DC Comics
The Helmet of Dr. Fate: Ibis the Invincible # 1 (of 1)
By koppy mcfad
Jan 27, 2007 - 11:12

DC Comics
Writer(s): Tad Williams
Penciller(s): Phil Winslade
Cover Artist(s): Phil Winslade



helmetoffateibistheinvincib.jpg

The golden-age mystical hero, Ibis the Invincible, is seriously injured in a battle to keep the helmet of Dr. Fate from the evil god, Set. So he summons a young Egyptian-American boy to take over his mantle and become the new Ibis the Invincible. This self-contained story is rather serviceable with enough suspense and action to keep the reader interested although probably not enough to make the characters very memorable.

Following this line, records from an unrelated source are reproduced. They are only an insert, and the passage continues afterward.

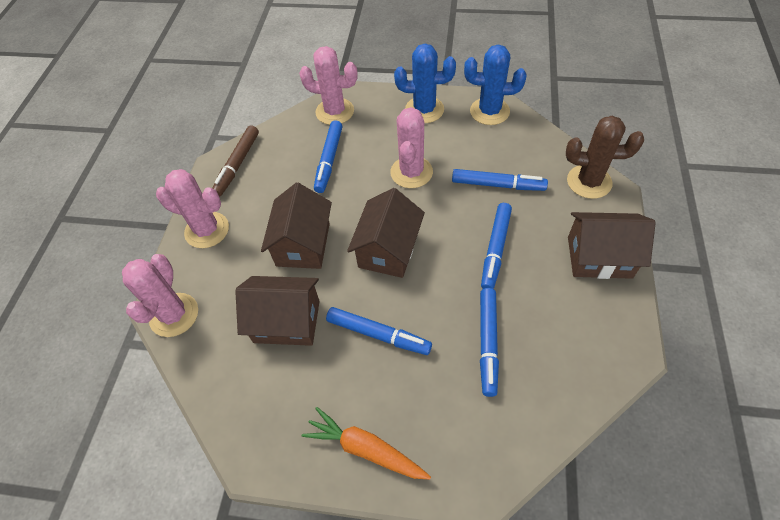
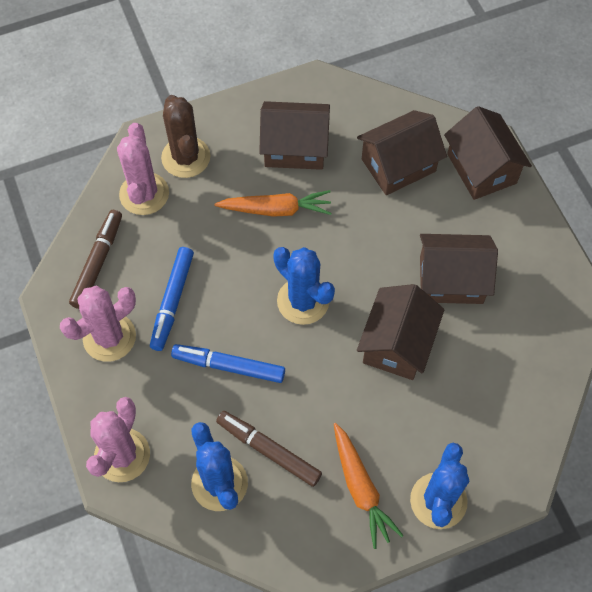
blue cactus: 2 -> 3
blue marker: 5 -> 2
brown house: 4 -> 5
brown marker: 1 -> 2
orange carrot: 1 -> 2
pink cactus: 4 -> 3

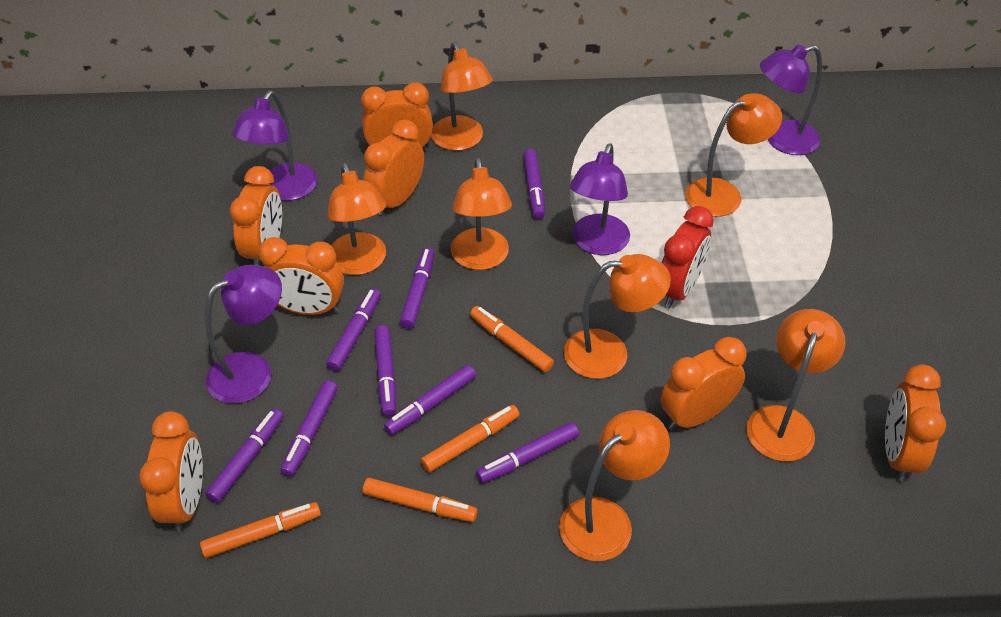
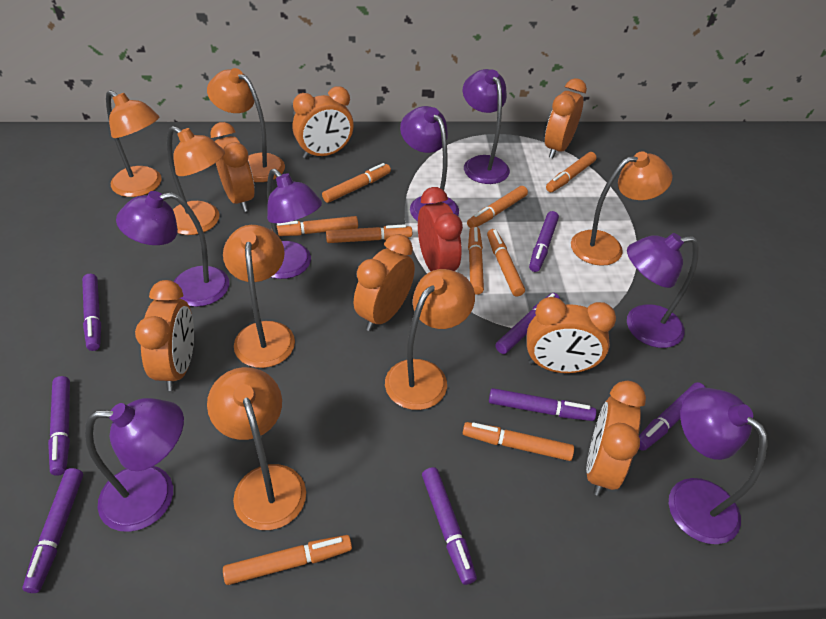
orange marker: 4 -> 9
purple lamp: 4 -> 7

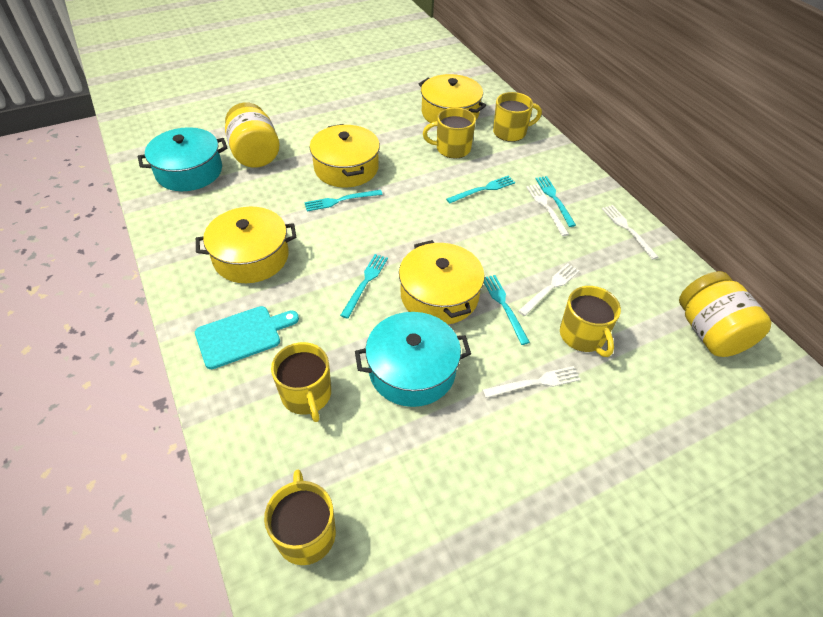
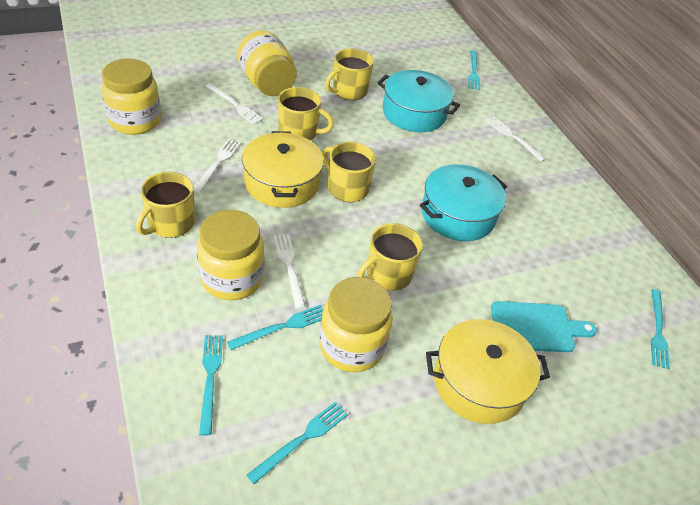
yellow jar: 2 -> 4
yellow pot: 4 -> 2

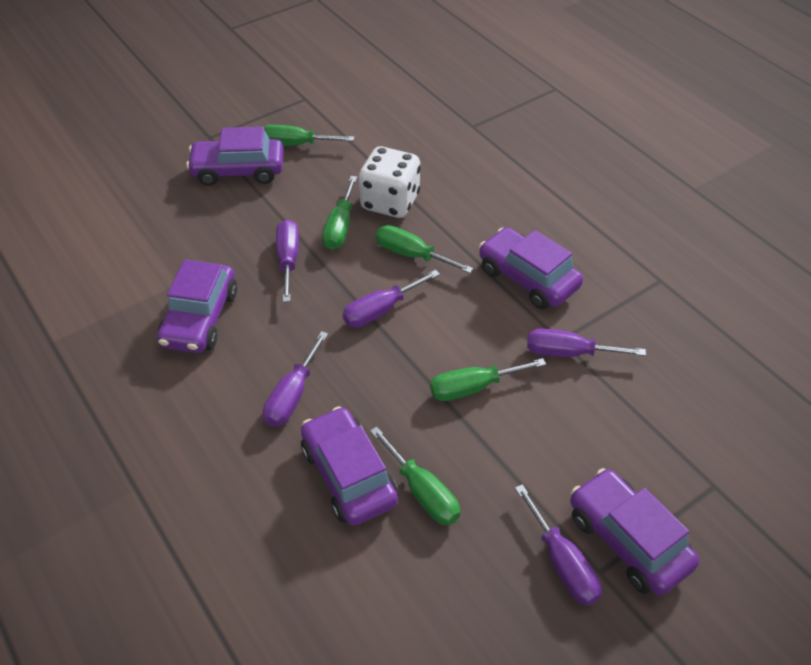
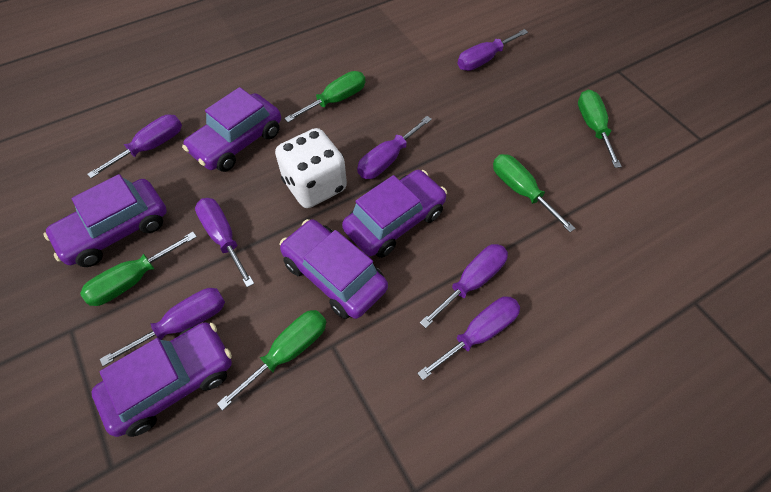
purple screwdriver: 5 -> 7

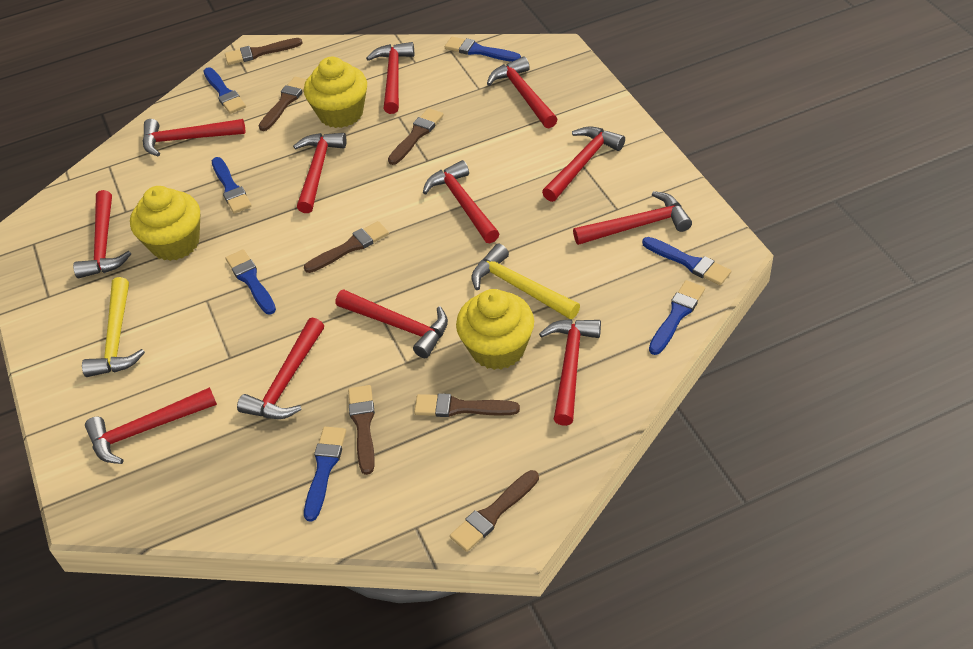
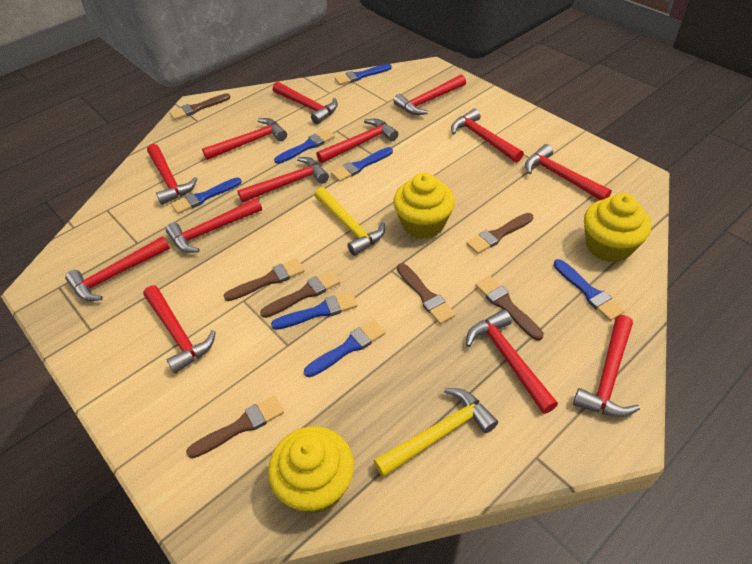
red hammer: 12 -> 13

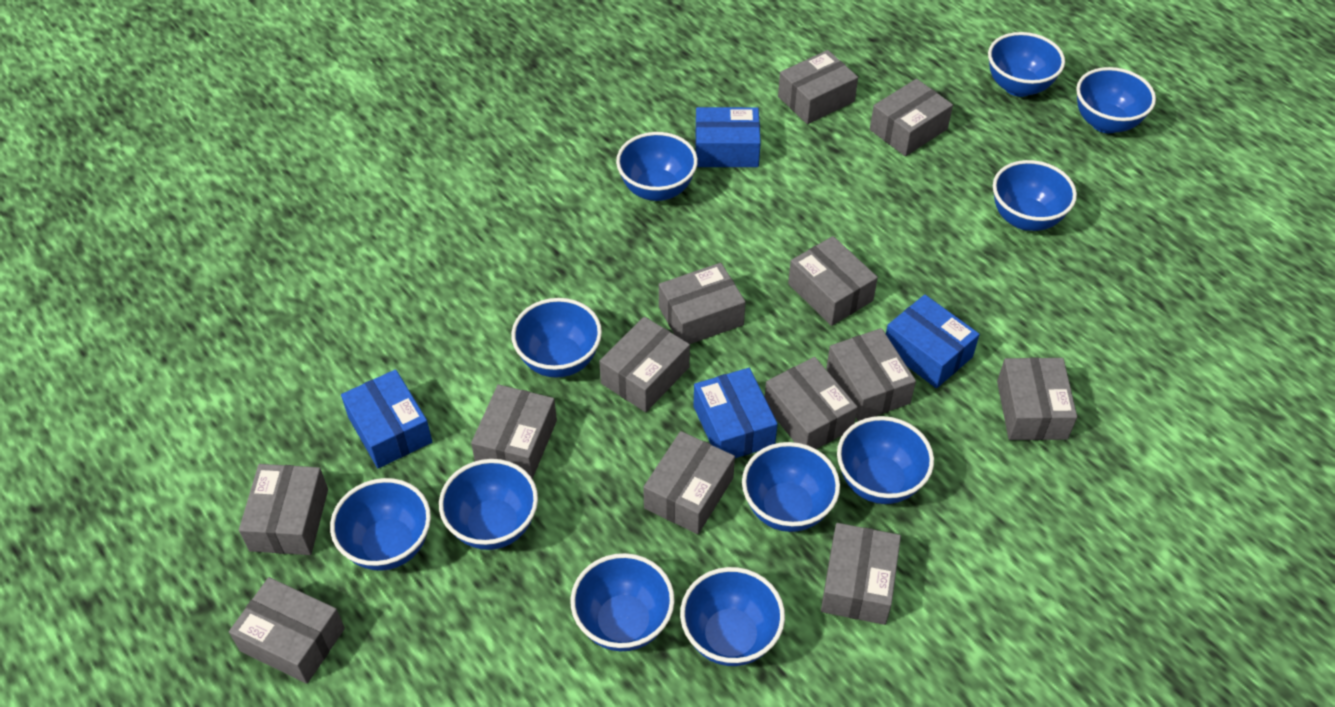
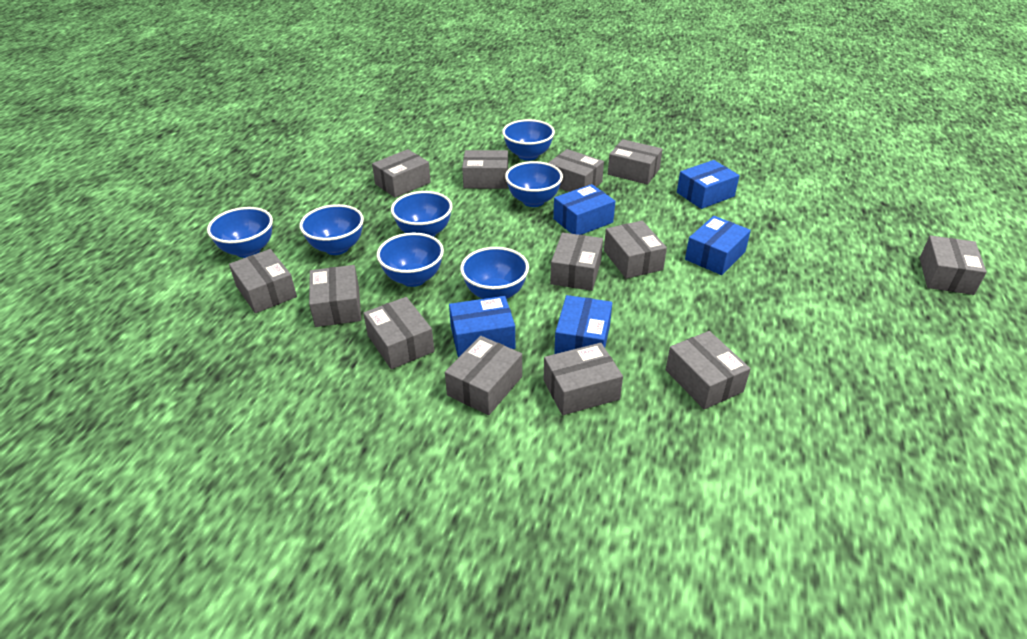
blue bowl: 11 -> 7
blue box: 4 -> 5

The art is a nice combination of the mundane and the unearthly with Set looking very intimidating as a dark form in the shadows. What hurts this book is that it already sounds so old-hat. It offers just another teenaged kid with an ethnic background assuming the name and powers of an old superhero. This has been done in "Son of Vulcan," in "Firestorm" and "Blue Beetle" and this issue just looks like another re-hash of this theme. The writer plays up the fact that the hero of this story is an Arab (and presumably a Muslim) who is a victim of racist bullying but the story hardly shows the kid or his family doing anything that would make him different from thousands of bullied, white-bread kids that we have seen in hundreds of comics.